Poettering: The Biggest Myths

Posted Feb 3, 2013 16:18 UTC (Sun) by smurf (subscriber, #17840)
In reply to: Poettering: The Biggest Myths by andresfreund
Parent article: Poettering: The Biggest Myths

>> the problem is not to have to type ifconfig once,
>> but having to type it all the time.

*Sigh*. Did anybody even read the PredictableNetworkInterfaceNames page?
Physical-device-location-based names aren't even the default – they're just a safe fallback, if your BIOS doesn't supply sane interface numbers.
Plus, how to go back to ethX is well-documented.

Further observations:

* If you have to type in the name more than once, even in an emergency situation where you'd have to setup a route by hand, you're doing something wrong. If necessary, I'd type x=ethxMACaddr once, then refer to the thing by $x, which is even less typing than eth0. Or I'd use the shell's command history; even the busybox shell has one, these days.

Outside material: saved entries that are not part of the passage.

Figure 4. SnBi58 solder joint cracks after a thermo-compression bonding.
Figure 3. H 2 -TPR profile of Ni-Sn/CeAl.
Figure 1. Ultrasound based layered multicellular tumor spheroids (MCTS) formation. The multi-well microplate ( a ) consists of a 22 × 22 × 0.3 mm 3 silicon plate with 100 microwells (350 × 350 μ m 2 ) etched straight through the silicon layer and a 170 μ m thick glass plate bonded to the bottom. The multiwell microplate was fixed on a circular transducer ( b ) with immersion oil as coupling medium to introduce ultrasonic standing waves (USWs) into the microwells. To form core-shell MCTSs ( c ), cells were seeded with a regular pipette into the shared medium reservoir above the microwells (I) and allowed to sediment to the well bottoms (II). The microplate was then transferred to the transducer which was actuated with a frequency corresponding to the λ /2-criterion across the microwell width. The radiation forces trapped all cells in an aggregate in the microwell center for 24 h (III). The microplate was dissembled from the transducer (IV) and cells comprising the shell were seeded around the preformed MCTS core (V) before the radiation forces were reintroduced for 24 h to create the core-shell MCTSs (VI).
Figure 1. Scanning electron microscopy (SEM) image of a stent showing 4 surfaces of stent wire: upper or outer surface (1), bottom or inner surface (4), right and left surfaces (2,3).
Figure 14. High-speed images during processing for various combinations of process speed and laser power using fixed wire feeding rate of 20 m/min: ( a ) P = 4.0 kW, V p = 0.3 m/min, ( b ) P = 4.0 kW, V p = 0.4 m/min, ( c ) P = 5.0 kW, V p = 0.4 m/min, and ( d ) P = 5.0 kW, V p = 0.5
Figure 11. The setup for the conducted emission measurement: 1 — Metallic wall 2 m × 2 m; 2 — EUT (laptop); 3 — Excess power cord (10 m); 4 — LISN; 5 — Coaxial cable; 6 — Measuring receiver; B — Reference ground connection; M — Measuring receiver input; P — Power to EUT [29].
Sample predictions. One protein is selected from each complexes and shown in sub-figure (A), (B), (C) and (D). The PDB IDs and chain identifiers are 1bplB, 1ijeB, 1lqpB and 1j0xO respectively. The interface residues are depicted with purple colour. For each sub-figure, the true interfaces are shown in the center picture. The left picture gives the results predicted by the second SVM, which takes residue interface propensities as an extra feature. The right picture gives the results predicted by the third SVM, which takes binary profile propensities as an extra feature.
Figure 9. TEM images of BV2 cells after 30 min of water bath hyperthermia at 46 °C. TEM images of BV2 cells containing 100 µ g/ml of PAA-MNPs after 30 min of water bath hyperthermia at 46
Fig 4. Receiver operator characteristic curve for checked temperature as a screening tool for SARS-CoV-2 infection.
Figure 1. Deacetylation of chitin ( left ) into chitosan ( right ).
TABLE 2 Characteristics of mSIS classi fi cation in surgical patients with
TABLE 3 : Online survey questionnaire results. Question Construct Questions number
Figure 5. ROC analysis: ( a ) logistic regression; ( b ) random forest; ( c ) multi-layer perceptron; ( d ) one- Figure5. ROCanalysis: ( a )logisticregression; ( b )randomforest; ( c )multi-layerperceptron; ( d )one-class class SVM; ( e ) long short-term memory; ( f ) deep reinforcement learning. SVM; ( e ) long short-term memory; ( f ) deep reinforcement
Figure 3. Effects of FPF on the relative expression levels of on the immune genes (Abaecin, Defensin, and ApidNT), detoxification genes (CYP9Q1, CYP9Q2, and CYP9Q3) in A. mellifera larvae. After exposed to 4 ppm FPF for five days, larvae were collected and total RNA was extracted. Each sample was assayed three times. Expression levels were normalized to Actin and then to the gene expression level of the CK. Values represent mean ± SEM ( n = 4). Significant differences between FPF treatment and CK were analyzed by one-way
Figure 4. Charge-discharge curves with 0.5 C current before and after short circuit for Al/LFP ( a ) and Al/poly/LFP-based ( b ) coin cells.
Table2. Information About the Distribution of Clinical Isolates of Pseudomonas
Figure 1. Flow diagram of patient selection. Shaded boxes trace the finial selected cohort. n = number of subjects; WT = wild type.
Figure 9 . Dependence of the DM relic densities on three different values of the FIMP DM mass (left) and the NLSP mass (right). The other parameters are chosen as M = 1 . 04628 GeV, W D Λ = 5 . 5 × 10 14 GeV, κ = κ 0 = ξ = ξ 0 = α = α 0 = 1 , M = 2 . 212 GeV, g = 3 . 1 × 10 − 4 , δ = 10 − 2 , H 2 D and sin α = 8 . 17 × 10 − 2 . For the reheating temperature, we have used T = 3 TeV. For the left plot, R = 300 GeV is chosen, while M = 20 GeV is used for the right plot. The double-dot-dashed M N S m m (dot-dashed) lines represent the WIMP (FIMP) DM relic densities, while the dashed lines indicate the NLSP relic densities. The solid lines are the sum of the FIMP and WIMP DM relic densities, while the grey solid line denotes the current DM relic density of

* What's worse – a bit of an inconvenience, or having your internal network suddenly exposed to the whole world, because a timing quirk re-ordered your interfaces? Give me (and Lennart) a break here.

I do not want an OS which defaults to doing unsafe, random, and/or race-condition-prone things when it boots. Neither WRT my disk drives (remember the switch to UUIDs?) nor my network interfaces.